The parent comment was about the movie Wargames and the questionable security of the 80's that is still in use today. That security in Wargames was a modem that provided access to a subsystem of the WOPR mainframe named "Joshua". Joshua had super-user privs on the mainframe.
It was likely meant to be a temporary means for the system architect to monitor and improve the system after it was deployed but then life changing circumstances may have distracted his attention away from decommissioning the modem. The movie still holds up today and is worth a watch. Actually it may be more pertinent now than ever.
Yeah, when we were rewatching it, we were kind of amazed at how well it holds up, all things considered.
I think what makes it likable for me is that it's all on the cusp of believability. Obviously LLMs weren't quite mature enough to do everything Joshua did back then (and probably not now), but the fact that the "hacking" was basically just social engineering, and was just achieved by wardialing and a bit of creative thinking makes it somewhat charming, even today.
With the advent of LLMs being used increasingly for everyone, I do wonder how close we're going to get to some kind of "Global Thermonuclear War" simulation gone awry.
i still love the phreaking scene trying to make a phone call where he uses the can pull tab to ground the phone. it was more of a phreaker vibe than trying to whistle into the phone or social engineer an operator or just happening to have a dialer on him.
It's no longer hierarchical, with organization schemes limited to folders and files. People no longer talk about network paths, or server names.
Mobile and desktop apps alike go to enormous effort to abstract and hide the location at which a document gets stored, instead everything is tagged and shared across buckets and accounts and domains...
I expect that the people at this organization working on cutting-edge AI are pretty sharp, but it's no surprise that they don't entirely understand the implications of "SAS tokens" and "storage containers" and "permissive access scope" on Azure, and the differences between Account SAS, Service SAS, and User Delegation SAS. Maybe the people at Wiz.io are sharper, but unless I missed the sarcasm, they may be wrong when they say [1] "Generating an Account SAS is a simple process." That looks like a really complicated process!
We just traced back an issue where a bunch of information was missing from a previous employee's projects when we changed his account to a shared mailbox.
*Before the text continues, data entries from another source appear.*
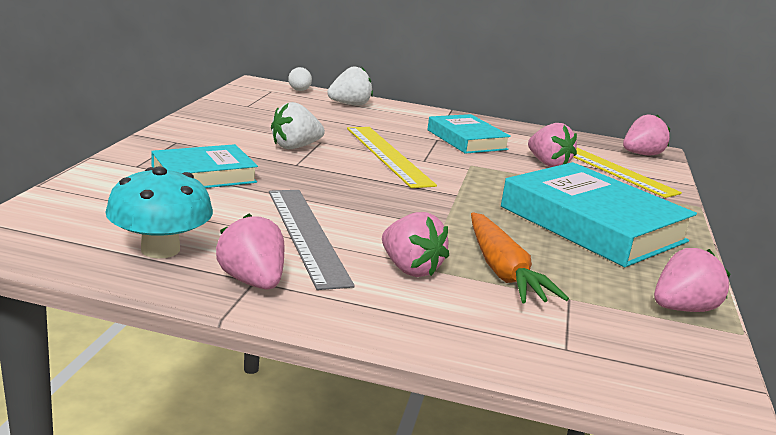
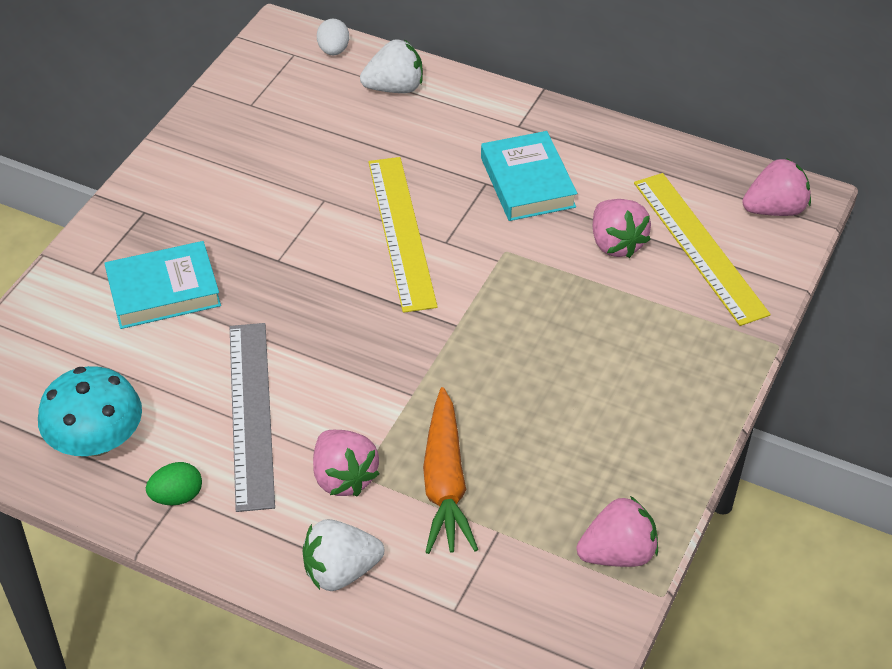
camera: 15 degrees right, 25 degrees up
(252, 281) = (177, 496): pink strawberry -> green egg
(295, 147) = (287, 217): white strawberry -> white strawberry (341, 571)
(592, 224) = (601, 389): turquoise book -> none

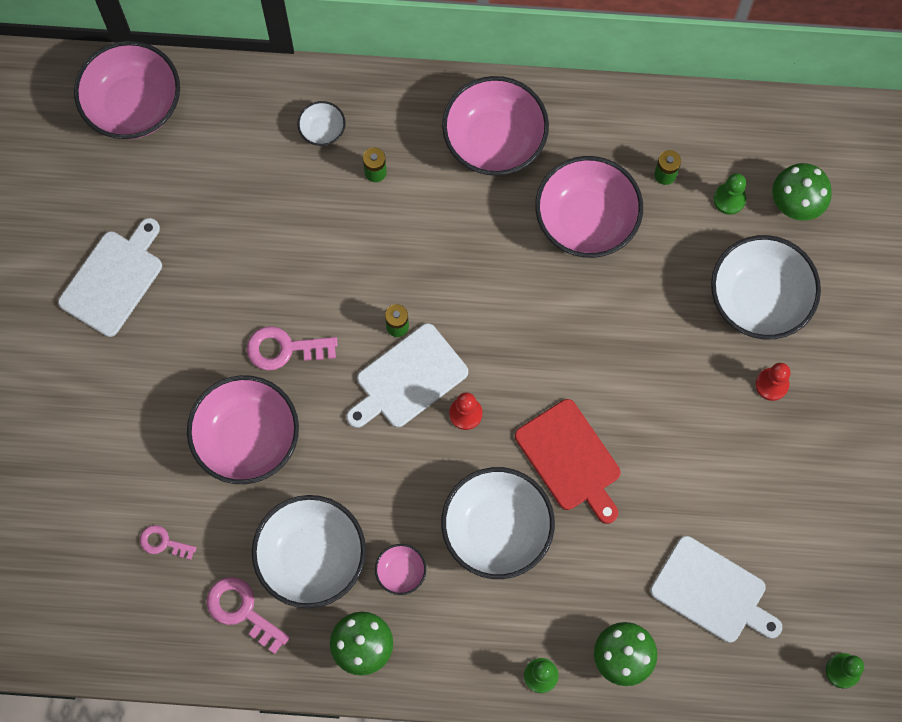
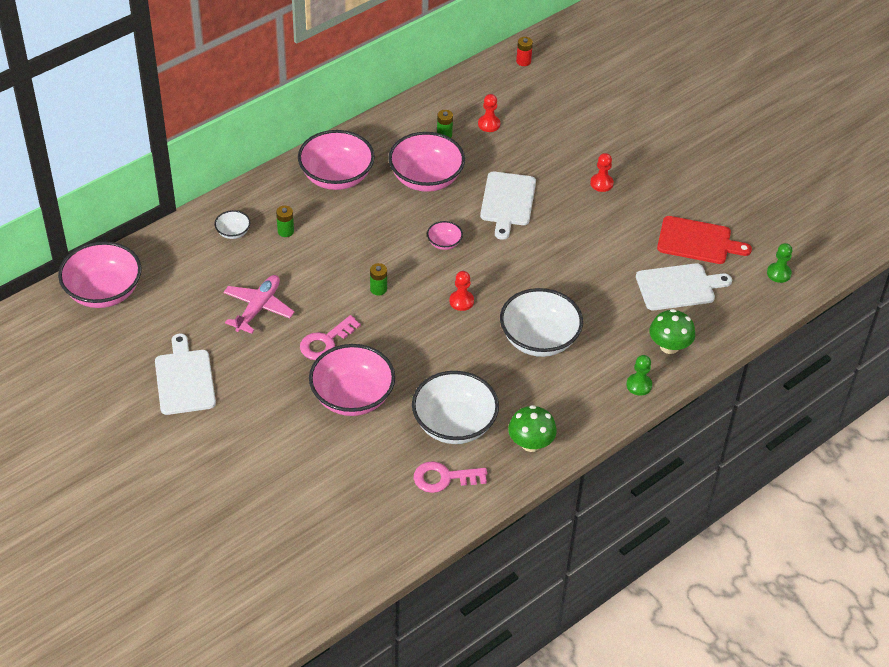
camera: 45 degrees left, 25 degrees down
(163, 542) = (359, 480): pink key -> none
(259, 250) = (258, 308): none -> pink plane
(401, 572) = (511, 395): pink bowl -> pink bowl (444, 243)
(408, 379) = (412, 308): white cutting board -> white cutting board (507, 202)
(570, 459) = (540, 282): red cutting board -> red cutting board (697, 241)
(729, 199) = (489, 124): green pawn -> red pawn
(759, 299) = (553, 154): white bowl -> none
(796, 202) = (523, 105): green mushroom -> none
(860, 139) = (523, 61): none -> red battery

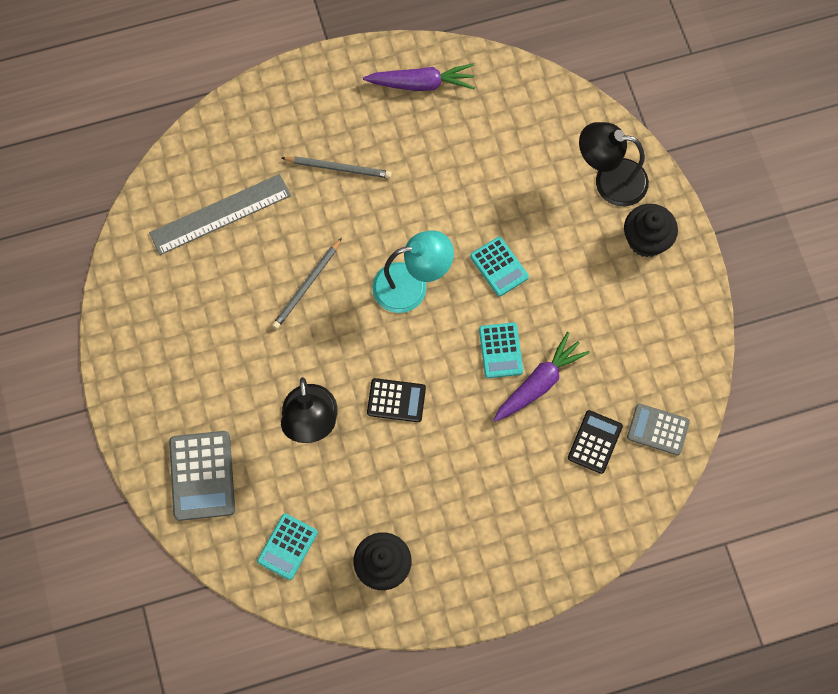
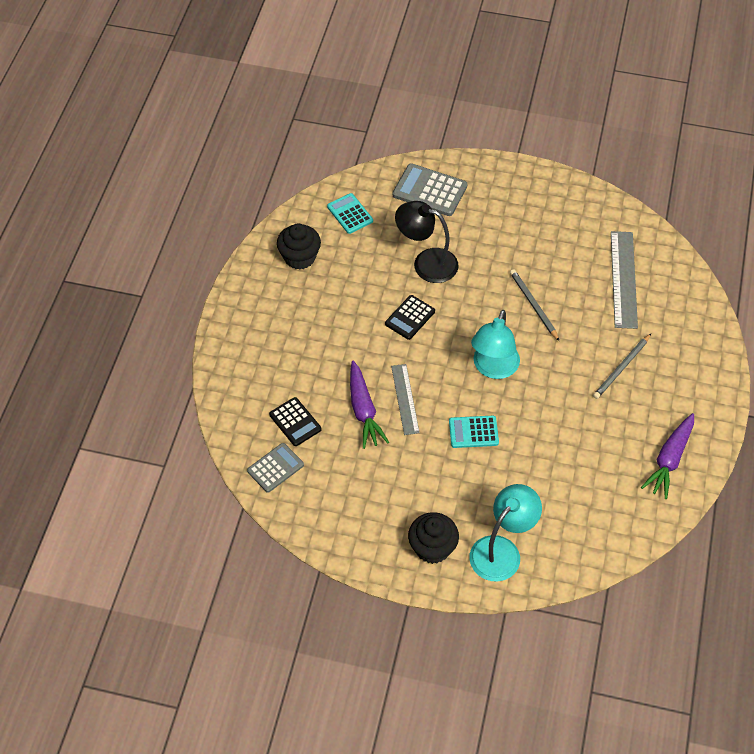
camera: 120 degrees right, 15 degrees down
(500, 350) = (405, 399): turquoise calculator -> grey ruler
(609, 180) = (502, 550): black lamp -> turquoise lamp

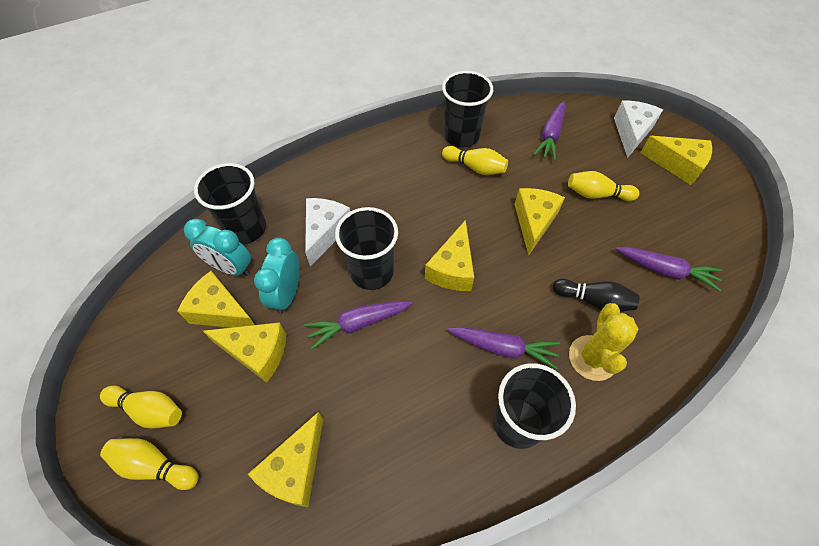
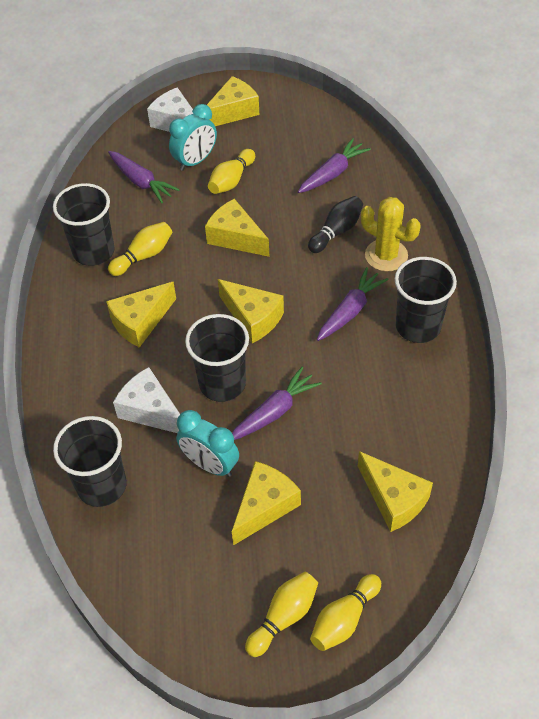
camera: 65 degrees left, 5 degrees down
(221, 311) = (199, 531): yellow cheese -> yellow cheese (140, 322)
(231, 268) = (148, 511): turquoise clock -> turquoise clock (195, 161)
(358, 324) = (274, 411): purple carrot -> purple carrot turned 135 degrees counterclockwise

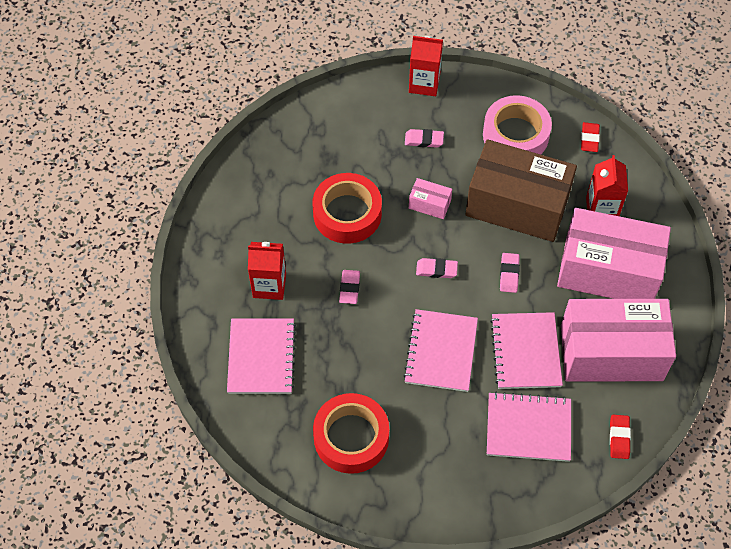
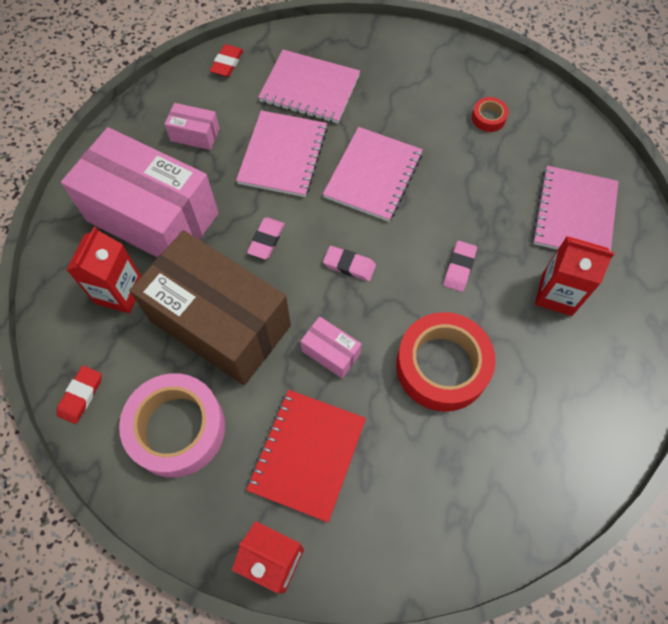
camera: 165 degrees left, 5 degrees up
(351, 437) = (488, 118): red tape -> red tape, size x0.44
(424, 140) = (307, 455): pink eraser -> red notebook
(611, 353) = (195, 135): pink box -> pink box, size x0.41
Turns out that he'd inadvertently been saving and sharing documents from his individual OneDrive on O365 (There's not one drive! There are many! Stop trying to pretend there's only one drive!) instead of the "official" organization-level project folder, and had weird settings on his laptop that pointed every "Save" operation at that personal folder, requiring a byzantine procedure to input a real path to get back to the project folder.
> but unless I missed the sarcasm, they may be wrong when they say [1] "Generating an Account SAS is a simple process." That looks like a really complicated process!
No, unless I understand actually it is intended to be understood the other way:
It is too easy to create a to broad token.
And in the next paragraph, after the image, they explain that in addition to it being easy to create, these tokens are impossible to audit.
The level of cybersecurity incompetency in the early 80's makes sense; computers (and in particular networked computers) were still relatively new, and there weren't that many external users to begin with, so while the potential impact of a mistake was huge (which of course was the plot of the movie), the likelihood of a horrible thing happening was fairly low just because computers were an expensive, somewhat niche thing.
Fast forward to 2023, and now everyone owns bunches of computers, all of which are connected to a network, and all of which are oodles more powerful than anything in the 80s. Cybersecurity protocols are of course much more mature now, but there's also several orders of magnitude more potential attackers than there were in the 80s.